Flavor is fine although it does feel "thick" in the mouth (like a milkshake).

Anyhow it doesn't worry me as i'm the only one drinking it and it tastes good but would like to avoid it in the future.
 
how intense was your boil and did you use whirlfloc? My first batches of beer were really murky, also due to yeast, but since using kettle finings my beers have changed for the better.

My boils are pretty intense when I use my woodfired burner. Inside they're a bit less. I think this one was woodfired.
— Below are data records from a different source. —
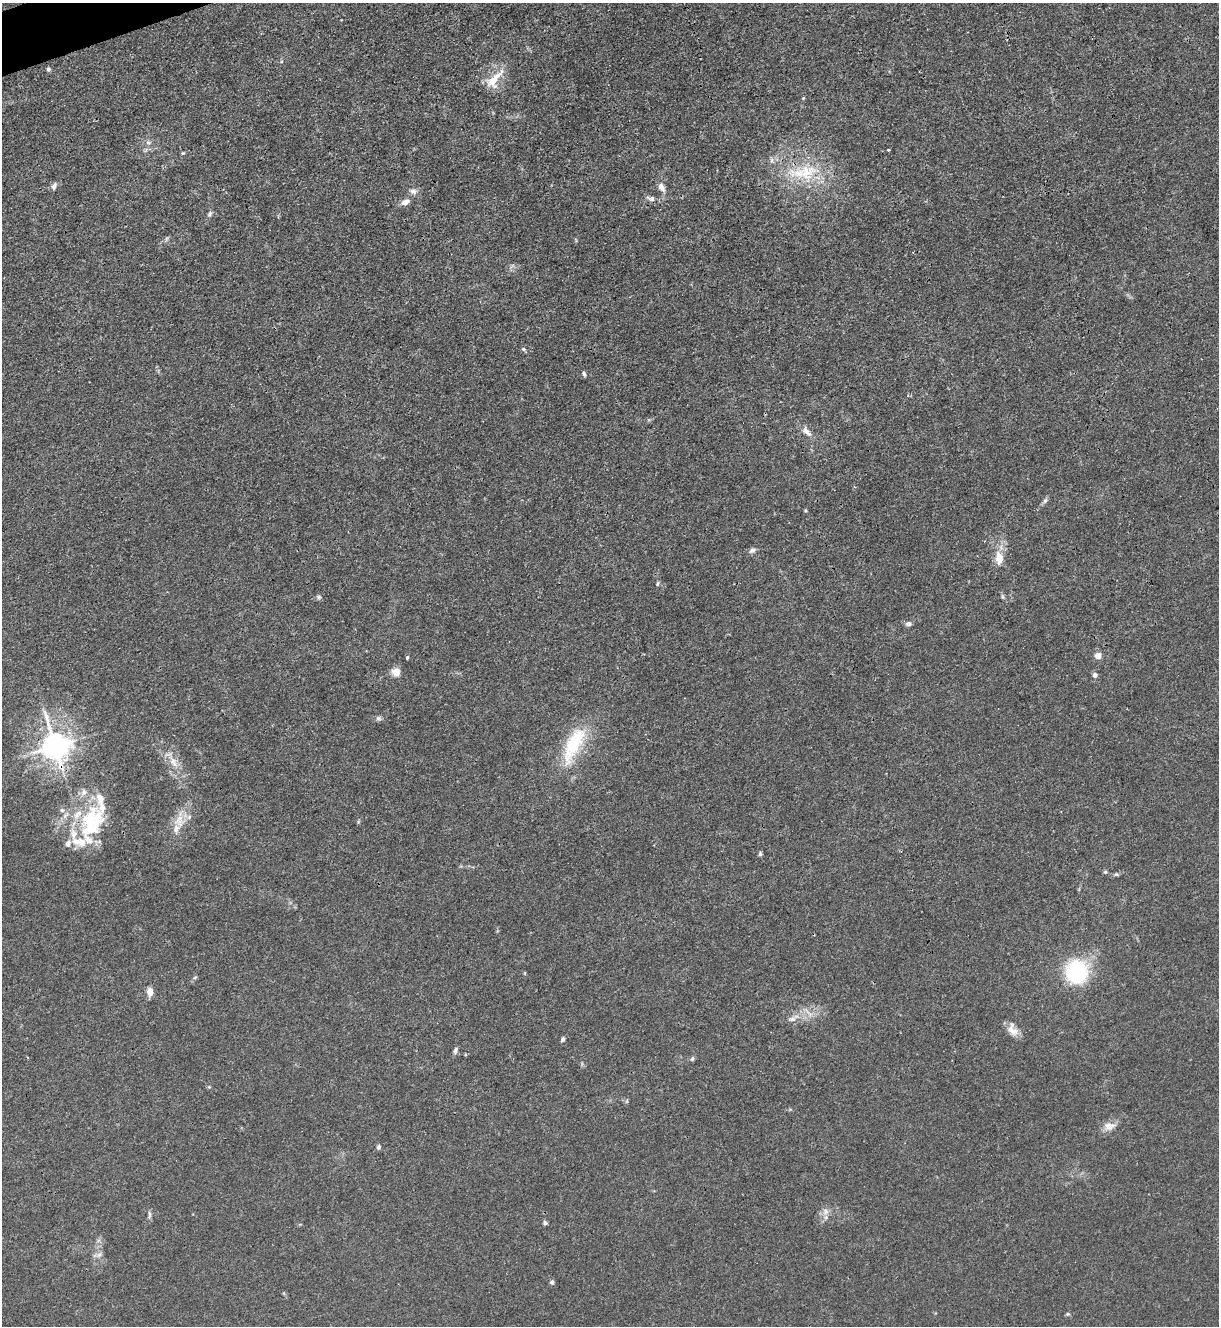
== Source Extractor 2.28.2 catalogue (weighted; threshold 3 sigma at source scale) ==
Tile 11 of 4 x 4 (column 3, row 3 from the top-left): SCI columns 2581-3797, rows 1329-2652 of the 5287 x 5305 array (HDU 1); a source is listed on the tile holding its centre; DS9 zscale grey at full resolution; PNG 1221 x 1328 px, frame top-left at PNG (2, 3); no overlay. Shown black and unused: <1% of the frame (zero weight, under 3 of 4 exposures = <1% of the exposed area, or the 3 px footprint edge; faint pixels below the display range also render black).
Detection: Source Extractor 2.28.2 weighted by HDU 2 'WHT'; one run over the whole footprint, this tile lists its part. Background 0.0279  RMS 0.0026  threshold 0.0119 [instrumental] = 3 sigma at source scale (4.5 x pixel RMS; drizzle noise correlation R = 1.50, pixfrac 1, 0.05/0.05 arcsec/px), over >= 5 px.
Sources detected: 67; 2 inside a brighter object's white glare — not listed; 8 inside a brighter listed object's ellipse — not listed separately; the other 57 listed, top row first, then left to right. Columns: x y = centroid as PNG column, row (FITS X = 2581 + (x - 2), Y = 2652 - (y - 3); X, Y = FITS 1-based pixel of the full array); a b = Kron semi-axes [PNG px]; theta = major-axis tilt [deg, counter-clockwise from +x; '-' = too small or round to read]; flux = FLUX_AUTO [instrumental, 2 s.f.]
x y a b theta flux
48 69 5 4 - 0.63
494 80 31 13 48 5.8
803 98 4 4 - 0.23
148 142 8 5 -6 0.73
888 150 3 2 - 0.3
183 153 5 4 - 0.3
803 173 52 23 3 17
54 186 10 6 72 0.91
661 187 11 7 -61 1.7
413 191 11 7 -13 1.2
652 199 8 6 22 0.85
405 202 13 7 26 1.6
210 214 9 5 54 0.63
523 349 7 4 -27 0.48
584 374 7 4 -74 0.55
807 431 17 8 -47 2
1045 501 9 5 63 0.68
752 550 10 6 24 0.91
999 558 19 11 -85 3.9
658 584 7 3 80 0.38
319 597 7 5 -21 0.51
908 624 7 6 - 0.89
1098 656 6 6 - 2.3
407 658 4 3 - 0.42
396 672 7 7 - 3.4
1095 675 6 6 - 0.93
378 718 8 6 -13 0.67
572 745 51 22 75 15
55 746 9 8 - 360
174 762 17 8 -62 2.8
62 810 6 6 - 0.65
65 815 12 6 48 1.5
91 820 34 22 76 17
179 821 21 14 86 4.4
68 843 10 8 82 1.3
760 853 6 5 - 0.43
1105 872 6 5 - 0.39
1116 874 6 4 -15 0.41
1077 972 19 17 83 29
525 973 5 3 - 0.24
195 977 6 4 20 0.34
150 992 7 5 -84 2.8
793 1018 21 8 25 2.4
1013 1031 19 10 -31 2.6
563 1039 7 4 64 0.54
455 1051 9 5 74 0.79
466 1055 4 3 - 0.27
692 1059 7 5 73 0.48
627 1101 6 4 71 0.34
1109 1126 18 11 10 2.3
379 1147 6 5 - 0.69
825 1211 9 9 - 1.6
149 1215 12 4 90 0.66
545 1223 6 5 - 0.53
99 1255 9 6 38 0.95
552 1282 6 6 - 0.56
1068 1314 5 5 - 0.38
Overlapping masked pixels (flux is a lower limit): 2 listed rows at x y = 803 173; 55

Usually I use whirlfloc - I did run out for a couple of brews recently but from memory it was included with this. So far I think starch haze has cme the closest to describing what I have.

Can that be cleared by lagering in the bottle?
 
It was a BIAB no chill...yes i know ... the antichrist....

I know you're taking the piss but anyone who thinks that needs a sharp knock on the head. You take grains and brew beer and use lateral thinking to make it happen according to your own time schedule. I'm pretty new to grain brewing but I never understood slamming other people's methods unless there's a genuine basis for why it won't work.

Obviously I'm referring to the naysayers rather than yourself.